Hailstorm/Passport Explained

gnat on 2001-05-31T14:57:04

I hate pundits. I hate their "in the future all work will be done by giant silver robots" futuristic wanking. I've only found two people whose opinions on the future I care about. Neither of them is Nicholas Negroponte :-)



The first is Lawrence Lessig, author of Code And Other Laws of Cyberspace. His thesis is that technology allows us to build systems that operate differently from the real world, so in many cases we can't blindly apply real world laws. I'd always written off that line of thinking with "shuddup and pay for your music, ya lazy bum!" but he puts it in a completely different perspective. Computer systems can be built that will cause massive loss of privacy in ways the real world couldn't dream of, and we should be ever-vigilant against it happening--code (programs) are the reality of the net, and if we blithely let evil (my pejorative) code be installed and standardized then we'll all suffer the consequences. Buy his book--he does a much better, much more reasoned job than I ever could.



The other is Clay Shirky. Clay's a venture capitalist, so he's putting his money where his mouth is. This week his mouth is at openp2p.com, talking about Microsoft's Hailstorm and Passport technologies. He gives an excellent introduction to the business and the technology behind them.
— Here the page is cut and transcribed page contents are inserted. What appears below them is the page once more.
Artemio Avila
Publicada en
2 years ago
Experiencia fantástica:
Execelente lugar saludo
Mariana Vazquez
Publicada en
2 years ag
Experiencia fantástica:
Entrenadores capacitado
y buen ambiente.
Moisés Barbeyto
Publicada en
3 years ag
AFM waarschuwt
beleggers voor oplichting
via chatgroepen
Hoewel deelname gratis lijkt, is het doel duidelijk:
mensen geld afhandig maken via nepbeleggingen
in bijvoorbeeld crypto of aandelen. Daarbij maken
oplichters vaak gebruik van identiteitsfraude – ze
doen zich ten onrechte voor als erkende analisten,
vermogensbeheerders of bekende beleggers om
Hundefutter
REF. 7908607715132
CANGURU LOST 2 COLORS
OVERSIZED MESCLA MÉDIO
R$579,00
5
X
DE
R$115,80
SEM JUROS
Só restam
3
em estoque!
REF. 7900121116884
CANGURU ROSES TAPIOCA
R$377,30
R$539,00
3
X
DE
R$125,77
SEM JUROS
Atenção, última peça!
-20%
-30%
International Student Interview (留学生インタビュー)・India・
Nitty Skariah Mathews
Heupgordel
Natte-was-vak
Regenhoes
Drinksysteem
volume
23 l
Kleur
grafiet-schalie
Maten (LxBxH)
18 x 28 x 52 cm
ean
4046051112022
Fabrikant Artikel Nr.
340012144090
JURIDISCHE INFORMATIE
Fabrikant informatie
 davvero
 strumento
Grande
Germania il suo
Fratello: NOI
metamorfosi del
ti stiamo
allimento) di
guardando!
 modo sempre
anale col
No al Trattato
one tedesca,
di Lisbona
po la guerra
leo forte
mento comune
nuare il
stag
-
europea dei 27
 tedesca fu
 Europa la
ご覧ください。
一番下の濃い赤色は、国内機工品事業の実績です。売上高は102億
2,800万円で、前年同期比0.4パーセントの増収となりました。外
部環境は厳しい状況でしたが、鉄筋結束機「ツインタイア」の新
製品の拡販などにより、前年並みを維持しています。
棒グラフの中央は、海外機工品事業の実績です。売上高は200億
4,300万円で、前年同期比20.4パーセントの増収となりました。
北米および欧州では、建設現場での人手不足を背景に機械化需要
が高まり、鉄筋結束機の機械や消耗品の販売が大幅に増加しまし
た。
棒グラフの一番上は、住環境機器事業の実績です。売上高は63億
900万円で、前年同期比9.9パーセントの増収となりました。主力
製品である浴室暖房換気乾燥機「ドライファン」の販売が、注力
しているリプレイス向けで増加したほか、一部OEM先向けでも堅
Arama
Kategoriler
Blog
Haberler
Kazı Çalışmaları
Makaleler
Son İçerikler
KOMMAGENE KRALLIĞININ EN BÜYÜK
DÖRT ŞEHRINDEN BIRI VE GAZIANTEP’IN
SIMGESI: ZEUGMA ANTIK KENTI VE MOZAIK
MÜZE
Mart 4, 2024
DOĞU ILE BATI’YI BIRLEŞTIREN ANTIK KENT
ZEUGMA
After reading Shirky's piece, I realized that Passport is one of those evil pieces of software that Lessig describes. Once it's in place, companies will make it hard for you to buy things on eBay, rent cars, book plane tickets unless you use Passport (much harder to forge identities if Big Brother is managing them). If you don't surf with a Passport identity, then you're like a bum on 5th Avenue--confined to window shopping. It'll be worse than using Lynx on today's web sites ("sorry, you must have Internet Explorer 3+5i or better to use this site").



And don't think Government is going to come to the rescue. Hell no, they'll love it. Taxation becomes much easier if the merchant really does know who you are. Microsoft are setting themselves up to avoid Government complaints about the service, touting parents' ability to lock kids out of porn sites, and prevent personal information on their kids being gathered by web sites.



And don't believe the bollocks about "you decide how much information to reveal about yourself." That doesn't work today! Web sites simply won't let you in unless you give them certain bits of information about yourself.



That's not the worst part, though. That's just how spreads.



The worst part is that once your identity is locked up in a neat tidy ball and able to be automatically parcelled out to web sites, the inefficient tracking by companies like doubleclick will be replaced by highly efficient tracking through Passport. No more guessing at unique identifiers and all that bollocks. The last pretence of privacy and anonymity will disappear.



So even if Microsoft's Passport database isn't hacked. Even if they open it up to Linux servers. Hell, even if this was done in a distributed peer-to-peer no-central-Billopoly fashion, it would still be a bad thing. Knowledge is power, and Passport is all about giving Them knowledge about Us.